Okay funny story....the other night we were walking home and I happened to look over to a house and there was this skinny man with long black shaggy hair standing his doorway naked except for some leaves around his waste--amazon man!!!  It was hilarious.  I still haven't gotten over the roaches--probably never will but the other morning i was cleaning our kitchen sink and killed a generation of them--sick!!!  And last night, there was a huge roach on top of our little fridge with his whole head in my banana, awesome.  Mom, you should come here and pull weeds---you would LOVE it!!  haha, we did that for a service project and it was the greatest thing.   They are huge and they come right out of the ground!  There was a ward activity 2 nights ago and bishop asked if we could come up with a game for everyone.  Sis mccormack suggested missionary tag---holy cow was that not the biggest hit this place has ever seen!  At first as we were trying to explain it in taglish it was confusing to everyone haha but once they got the hang of it---hilarious!!  Everyone was laughing so hard--adults and kids. 

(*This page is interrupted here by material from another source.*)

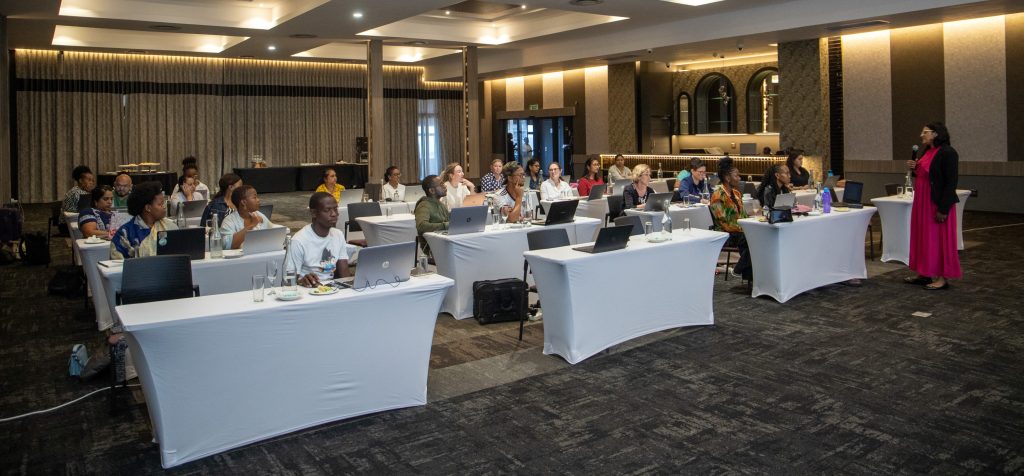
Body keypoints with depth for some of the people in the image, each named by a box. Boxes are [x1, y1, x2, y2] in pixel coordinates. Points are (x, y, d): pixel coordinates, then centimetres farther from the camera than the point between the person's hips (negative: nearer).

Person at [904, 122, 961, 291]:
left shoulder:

Okay, that was a long email im done talking i think haha, so much has just happened in such a short amount of time!  Life is great, hard but great and I wouldn't have it any other way.  I can do this, I know I can....the Lord is on my side.  "That which we persist in doing becomes easier for us to do, not that the nature of the thing is changed, but that our power to do it is increased" -Heber J Grant.  "Submit yourselves to God. Resist the devil and he shall flee from you" James 4:7.  So, as we PERSIST in doing those good and fruitful things in life and RESIST that which leaves emptiness, our joy will be full in the Lord and we will find that at the end of the day we were able to do a little bit more than we were capable of :)


Mahal ko kayo, maraming salamat para sa pagmamahal at support n'yo!!!!